__Stored items__.
▬▬▬
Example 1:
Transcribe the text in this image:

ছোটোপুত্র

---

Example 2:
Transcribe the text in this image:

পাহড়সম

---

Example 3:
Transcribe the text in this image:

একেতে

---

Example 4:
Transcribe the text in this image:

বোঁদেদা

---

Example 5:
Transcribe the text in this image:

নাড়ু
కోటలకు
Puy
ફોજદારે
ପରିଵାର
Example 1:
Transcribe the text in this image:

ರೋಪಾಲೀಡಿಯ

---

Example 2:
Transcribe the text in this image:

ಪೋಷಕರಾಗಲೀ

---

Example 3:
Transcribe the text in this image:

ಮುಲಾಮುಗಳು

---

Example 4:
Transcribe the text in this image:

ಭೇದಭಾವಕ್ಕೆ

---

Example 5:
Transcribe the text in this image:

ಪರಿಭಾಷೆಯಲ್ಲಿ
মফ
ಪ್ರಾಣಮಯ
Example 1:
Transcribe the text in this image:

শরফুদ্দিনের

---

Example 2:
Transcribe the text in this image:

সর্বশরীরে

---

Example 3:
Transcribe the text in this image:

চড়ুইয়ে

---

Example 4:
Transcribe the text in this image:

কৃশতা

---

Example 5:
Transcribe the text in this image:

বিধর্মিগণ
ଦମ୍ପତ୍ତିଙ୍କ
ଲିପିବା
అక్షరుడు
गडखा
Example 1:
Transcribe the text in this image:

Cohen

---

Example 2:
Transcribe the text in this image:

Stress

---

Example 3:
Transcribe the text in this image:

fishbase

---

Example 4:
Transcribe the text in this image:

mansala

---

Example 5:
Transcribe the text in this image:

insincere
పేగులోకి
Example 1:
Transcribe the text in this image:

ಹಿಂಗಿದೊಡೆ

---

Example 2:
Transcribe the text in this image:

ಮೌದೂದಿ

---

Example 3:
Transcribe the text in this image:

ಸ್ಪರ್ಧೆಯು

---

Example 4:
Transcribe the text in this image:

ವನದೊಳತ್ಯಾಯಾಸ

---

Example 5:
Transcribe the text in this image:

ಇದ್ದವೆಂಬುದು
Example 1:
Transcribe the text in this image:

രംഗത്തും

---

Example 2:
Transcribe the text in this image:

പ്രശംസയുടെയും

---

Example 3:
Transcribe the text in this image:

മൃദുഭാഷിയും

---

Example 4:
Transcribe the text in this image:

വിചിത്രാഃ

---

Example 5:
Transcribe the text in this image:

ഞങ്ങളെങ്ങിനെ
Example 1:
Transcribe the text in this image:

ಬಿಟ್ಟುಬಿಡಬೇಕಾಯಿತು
▬▬▬
Every entry above needs to be copied exactly.

Example 1:
Transcribe the text in this image:

ছোটোপুত্র

---

Example 2:
Transcribe the text in this image:

পাহড়সম

---

Example 3:
Transcribe the text in this image:

একেতে

---

Example 4:
Transcribe the text in this image:

বোঁদেদা

---

Example 5:
Transcribe the text in this image:

নাড়ু
కోటలకు
Puy
ફોજદારે
ପରିଵାର
Example 1:
Transcribe the text in this image:

ರೋಪಾಲೀಡಿಯ

---

Example 2:
Transcribe the text in this image:

ಪೋಷಕರಾಗಲೀ

---

Example 3:
Transcribe the text in this image:

ಮುಲಾಮುಗಳು

---

Example 4:
Transcribe the text in this image:

ಭೇದಭಾವಕ್ಕೆ

---

Example 5:
Transcribe the text in this image:

ಪರಿಭಾಷೆಯಲ್ಲಿ
মফ
ಪ್ರಾಣಮಯ
Example 1:
Transcribe the text in this image:

শরফুদ্দিনের

---

Example 2:
Transcribe the text in this image:

সর্বশরীরে

---

Example 3:
Transcribe the text in this image:

চড়ুইয়ে

---

Example 4:
Transcribe the text in this image:

কৃশতা

---

Example 5:
Transcribe the text in this image:

বিধর্মিগণ
ଦମ୍ପତ୍ତିଙ୍କ
ଲିପିବା
అక్షరుడు
गडखा
Example 1:
Transcribe the text in this image:

Cohen

---

Example 2:
Transcribe the text in this image:

Stress

---

Example 3:
Transcribe the text in this image:

fishbase

---

Example 4:
Transcribe the text in this image:

mansala

---

Example 5:
Transcribe the text in this image:

insincere
పేగులోకి
Example 1:
Transcribe the text in this image:

ಹಿಂಗಿದೊಡೆ

---

Example 2:
Transcribe the text in this image:

ಮೌದೂದಿ

---

Example 3:
Transcribe the text in this image:

ಸ್ಪರ್ಧೆಯು

---

Example 4:
Transcribe the text in this image:

ವನದೊಳತ್ಯಾಯಾಸ

---

Example 5:
Transcribe the text in this image:

ಇದ್ದವೆಂಬುದು
Example 1:
Transcribe the text in this image:

രംഗത്തും

---

Example 2:
Transcribe the text in this image:

പ്രശംസയുടെയും

---

Example 3:
Transcribe the text in this image:

മൃദുഭാഷിയും

---

Example 4:
Transcribe the text in this image:

വിചിത്രാഃ

---

Example 5:
Transcribe the text in this image:

ഞങ്ങളെങ്ങിനെ
Example 1:
Transcribe the text in this image:

ಬಿಟ್ಟುಬಿಡಬೇಕಾಯಿತು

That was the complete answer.